(PROBLEMS TO WORK ON)
1. At which two border points does the poster in the forum thread about bringing hedgehogs into Canada plan to cross?
2. In the forum thread about bringing hedgehogs into Canada, rewrite the stretch from "I would be bring" through "here :roll: )", swapping "hedgehogs" for "ferrets".
3. Write the next part of the forum thread about bringing hedgehogs from the US into Canada, picking up where it stops.

## Begin EXCERPTED PASSAGE

# Questions about bringing babies across the border



## HedgieGirl519 (Oct 21, 2011)

I dont _think_ Id go this route, but its worth looking into (P.S. Sorry for the crappy grammar by stupid keyboard is messing up and giving me Èéà¨¨çÇ^^^instead of punctuation).

I would be bring two hedgehogs from the US into Canada (one for me, one for my brother). I would be crossing at Buffalo, NY and Fort Erie, ON. I tried looking on their website but it didnt say anything about hedgehogs, only rodents.

Is it hard (insert question mark here :roll: )
Has anyone used this border crossing (Fort Erie / Buffalo)
Typically what would I need to get them across


----------



## nikki (Aug 28, 2008)

## End EXCERPTED PASSAGE
## Begin EXTRACTED RECORDS

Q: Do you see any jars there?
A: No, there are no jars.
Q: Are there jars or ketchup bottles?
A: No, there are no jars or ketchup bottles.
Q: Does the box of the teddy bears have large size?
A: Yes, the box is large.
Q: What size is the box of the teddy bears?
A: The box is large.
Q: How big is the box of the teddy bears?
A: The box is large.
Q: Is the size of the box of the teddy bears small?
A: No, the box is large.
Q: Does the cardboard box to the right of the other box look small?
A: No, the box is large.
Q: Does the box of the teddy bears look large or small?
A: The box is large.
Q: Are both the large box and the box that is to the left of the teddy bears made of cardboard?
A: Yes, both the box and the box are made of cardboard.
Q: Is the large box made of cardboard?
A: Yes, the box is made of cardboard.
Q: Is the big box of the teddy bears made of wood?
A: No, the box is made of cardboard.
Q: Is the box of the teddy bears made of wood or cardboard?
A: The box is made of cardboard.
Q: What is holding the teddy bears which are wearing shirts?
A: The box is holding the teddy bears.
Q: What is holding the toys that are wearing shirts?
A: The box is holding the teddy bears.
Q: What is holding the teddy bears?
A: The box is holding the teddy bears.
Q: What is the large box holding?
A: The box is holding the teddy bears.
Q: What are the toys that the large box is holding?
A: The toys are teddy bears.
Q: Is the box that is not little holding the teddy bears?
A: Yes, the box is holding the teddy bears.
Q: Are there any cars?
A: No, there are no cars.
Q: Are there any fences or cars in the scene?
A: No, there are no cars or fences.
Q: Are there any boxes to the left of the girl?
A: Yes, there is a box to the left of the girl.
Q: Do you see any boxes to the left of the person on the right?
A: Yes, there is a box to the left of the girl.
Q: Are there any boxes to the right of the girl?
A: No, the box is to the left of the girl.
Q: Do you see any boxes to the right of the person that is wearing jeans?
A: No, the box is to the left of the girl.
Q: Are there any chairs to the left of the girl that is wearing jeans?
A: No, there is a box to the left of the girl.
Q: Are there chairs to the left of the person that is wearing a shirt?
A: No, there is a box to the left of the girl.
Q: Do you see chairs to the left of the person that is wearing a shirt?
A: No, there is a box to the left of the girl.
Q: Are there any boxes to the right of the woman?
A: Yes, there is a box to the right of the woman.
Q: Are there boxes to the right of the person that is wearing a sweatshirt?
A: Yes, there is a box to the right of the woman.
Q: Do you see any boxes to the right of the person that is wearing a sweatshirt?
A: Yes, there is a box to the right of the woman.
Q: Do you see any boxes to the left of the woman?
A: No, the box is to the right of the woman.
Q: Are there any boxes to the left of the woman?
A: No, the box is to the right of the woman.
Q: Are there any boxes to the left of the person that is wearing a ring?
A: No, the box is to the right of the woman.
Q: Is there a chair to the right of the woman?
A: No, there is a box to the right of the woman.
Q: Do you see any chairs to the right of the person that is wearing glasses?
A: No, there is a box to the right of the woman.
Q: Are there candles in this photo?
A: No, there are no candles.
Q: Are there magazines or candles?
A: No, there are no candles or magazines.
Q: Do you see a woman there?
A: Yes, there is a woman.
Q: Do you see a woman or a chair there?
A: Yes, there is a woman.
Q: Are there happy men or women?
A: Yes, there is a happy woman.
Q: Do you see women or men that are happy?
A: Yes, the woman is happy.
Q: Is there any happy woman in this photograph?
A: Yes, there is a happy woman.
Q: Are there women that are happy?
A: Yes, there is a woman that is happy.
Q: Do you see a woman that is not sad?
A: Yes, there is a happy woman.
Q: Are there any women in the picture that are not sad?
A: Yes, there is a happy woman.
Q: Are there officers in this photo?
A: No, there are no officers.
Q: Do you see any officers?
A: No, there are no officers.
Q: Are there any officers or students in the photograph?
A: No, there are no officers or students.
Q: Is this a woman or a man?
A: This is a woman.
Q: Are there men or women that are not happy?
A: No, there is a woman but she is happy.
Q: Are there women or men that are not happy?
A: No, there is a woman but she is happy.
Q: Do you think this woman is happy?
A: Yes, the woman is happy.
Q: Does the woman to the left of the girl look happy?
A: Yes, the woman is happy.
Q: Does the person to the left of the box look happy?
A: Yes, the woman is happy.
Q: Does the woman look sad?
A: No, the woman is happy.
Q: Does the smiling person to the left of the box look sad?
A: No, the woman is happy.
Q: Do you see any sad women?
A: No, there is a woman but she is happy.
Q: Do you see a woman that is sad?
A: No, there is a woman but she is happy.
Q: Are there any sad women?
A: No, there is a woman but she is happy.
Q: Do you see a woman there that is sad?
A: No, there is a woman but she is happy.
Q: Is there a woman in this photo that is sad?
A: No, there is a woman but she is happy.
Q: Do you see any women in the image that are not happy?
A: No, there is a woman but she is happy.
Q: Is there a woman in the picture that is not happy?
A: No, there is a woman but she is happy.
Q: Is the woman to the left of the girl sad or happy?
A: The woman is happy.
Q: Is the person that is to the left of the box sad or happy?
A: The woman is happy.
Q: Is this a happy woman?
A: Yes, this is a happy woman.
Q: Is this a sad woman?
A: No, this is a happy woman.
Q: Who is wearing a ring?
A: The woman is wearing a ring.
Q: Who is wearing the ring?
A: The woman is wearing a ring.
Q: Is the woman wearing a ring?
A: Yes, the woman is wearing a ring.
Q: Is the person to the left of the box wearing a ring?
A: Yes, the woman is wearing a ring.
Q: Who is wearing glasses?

## End EXTRACTED RECORDS

(ANSWERS FOR THIS EXERCISE)
1. Buffalo, NY and Fort Erie, ON.

2.
I would be bring two ferrets from the US into Canada (one for me, one for my brother). I would be crossing at Buffalo, NY and Fort Erie, ON. I tried looking on their website but it didnt say anything about ferrets, only rodents.

Is it hard (insert question mark here :roll: )

3.
Your best bet is to call the CFIA office that covers that border crossing, since that's who you'll be dealing with when you cross. Different offices sometimes give different answers. I brought 5 hedgehogs from Oregon to Alberta and crossed at Abbotsford BC. I needed a health certificate from a USDA vet, and had to have the CFIA vet meet me at the border and pay to have him inspect them. I also had to pay the GST on the cost of the hedgehogs and needed a receipt showing what I paid for them. I've heard of others that have crossed at other border crossings that haven't needed the health certificate. Go online and google CFIA then find the listing for the office that's closest to your border crossing.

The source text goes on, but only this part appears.